Hodgkin Lymphoma Treatment
Our patients with Hodgkin lymphoma (HL) are usually treated with chemotherapy, radiation therapy, or a combination of the two, depending on the extent of the disease.
The goal of chemotherapy is to destroy the abnormal cells and induce (cause) disease remission in a process called induction. Physicians who treat Hodgkin lymphoma can choose from among more than 20 different chemotherapy drugs, most used in multi-drug combinations, depending on the patient’s disease type and other factors. Most HL patients receive their induction therapy in our state-of-the-art chemotherapy clinic on an outpatient basis.
Occasionally, patients may receive progressive induction therapy in a state-of-the art inpatient unit with a team of nurses who have special training and experience in this aspect of patient care. Because chemotherapy can also damage healthy cells, for safety’s sake, you will stay in the unit for approximately one month.
Hodgkin lymphoma cells contain a compound called CD30 on their surfaces. A new drug called brentuximab vedotin (also called SGN-35), approved by the FDA in 2011, seeks out and attaches itself to CD30, carrying with it a chemotherapy drug that destroys the lymphoma cells. This new drug is now part of our routine treatment strategy for patients whose Hodgkin lymphoma has progressed (continued to get worse) after a blood and marrow transplant, or for patients who cannot undergo transplant and whose disease has not responded to at least two rounds of chemotherapy.
Often radiation is given to Hodgkin lymphoma patients in combination with chemotherapy. Depending on the case, radiation may also be given with high-dose chemotherapy as part of blood and marrow transplant or to relieve painful symptoms of the disease.
Some Roswell Park patients receive drugs that boost the immune system — for example, lenalidomide, which has multiple mechanisms-of-action, including its ability to shut down the growth of new blood vessels that feed cancer cells. Lenalidomide is currently being studied in clinical research studies (clinical trials) in various subtypes of lymphoma, including Hodgkin lymphoma.
Blood and Marrow Transplantation
Patients with Hodgkin lymphoma may be eligible for a blood and marrow transplant (BMT). A broad range of patients, from ages 4 to 75, may be considered for BMT at Roswell Park.

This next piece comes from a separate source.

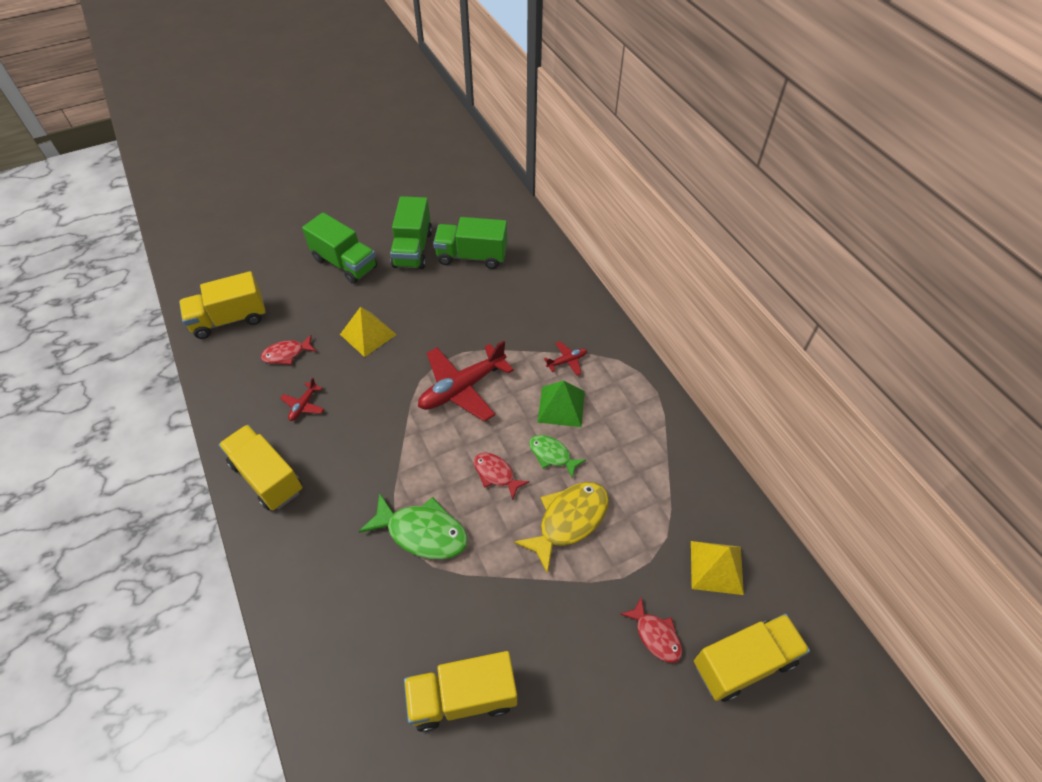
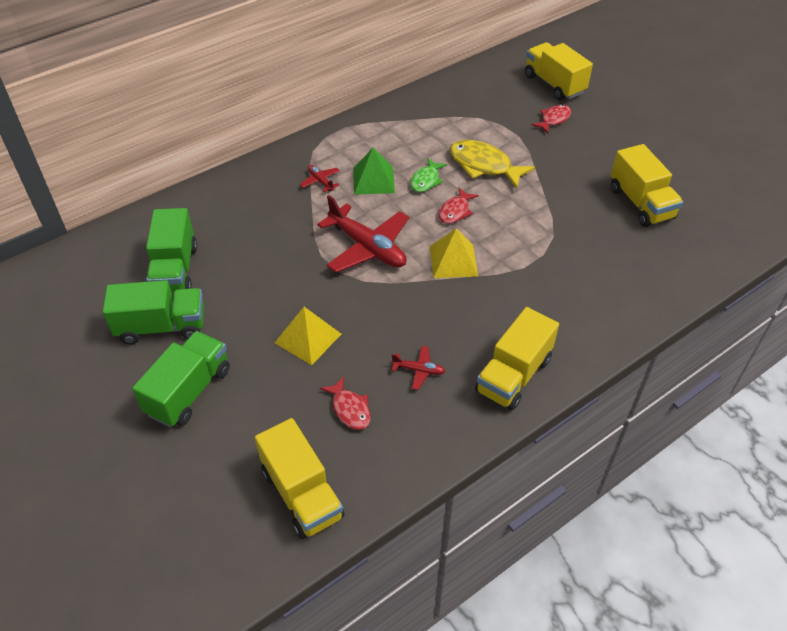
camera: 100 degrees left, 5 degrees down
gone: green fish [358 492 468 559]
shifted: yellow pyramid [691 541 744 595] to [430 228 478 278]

Roswell Park is home to the most experienced adult BMT service in Western New York, performing 160-180 transplants every year. Because BMT can be a treatment option for lymphoma patients who have aggressive disease or who have relapsed following other treatment, our physicians work closely with our BMT specialists to evaluate the status of all of our lymphoma patients on an ongoing basis, to determine who might benefit from the procedure. This helps ensure that everything is in place and ready to go if a transplant should be necessary.
Outcomes for patients treated through the Blood and Marrow Transplant Center at RPCI are among the highest in the nation. The 2014 Center for International Blood and Marrow Transplant Research report shows that Roswell Park achieved higher than expected one-year survival ratings for allogeneic blood and marrow transplants.
Roswell Park offers two types of BMT:
- For an autologous transplant, your stem cells are collected in advance, at a time when you have little or no evidence of disease in your blood. Then any residual lymphoma in your body is destroyed with chemotherapy and/or radiation, and afterward, the stem cells that were collected previously are given back to you, in a procedure called a rescue.
- For an allogeneic transplant, your diseased bone marrow is destroyed with chemotherapy and/or radiation, and afterward, you receive stem cells from a healthy donor in a procedure called a rescue. All patients between the ages of 4 and 75 are carefully considered as potential BMT candidates, depending on the unique circumstances of each patient and their disease.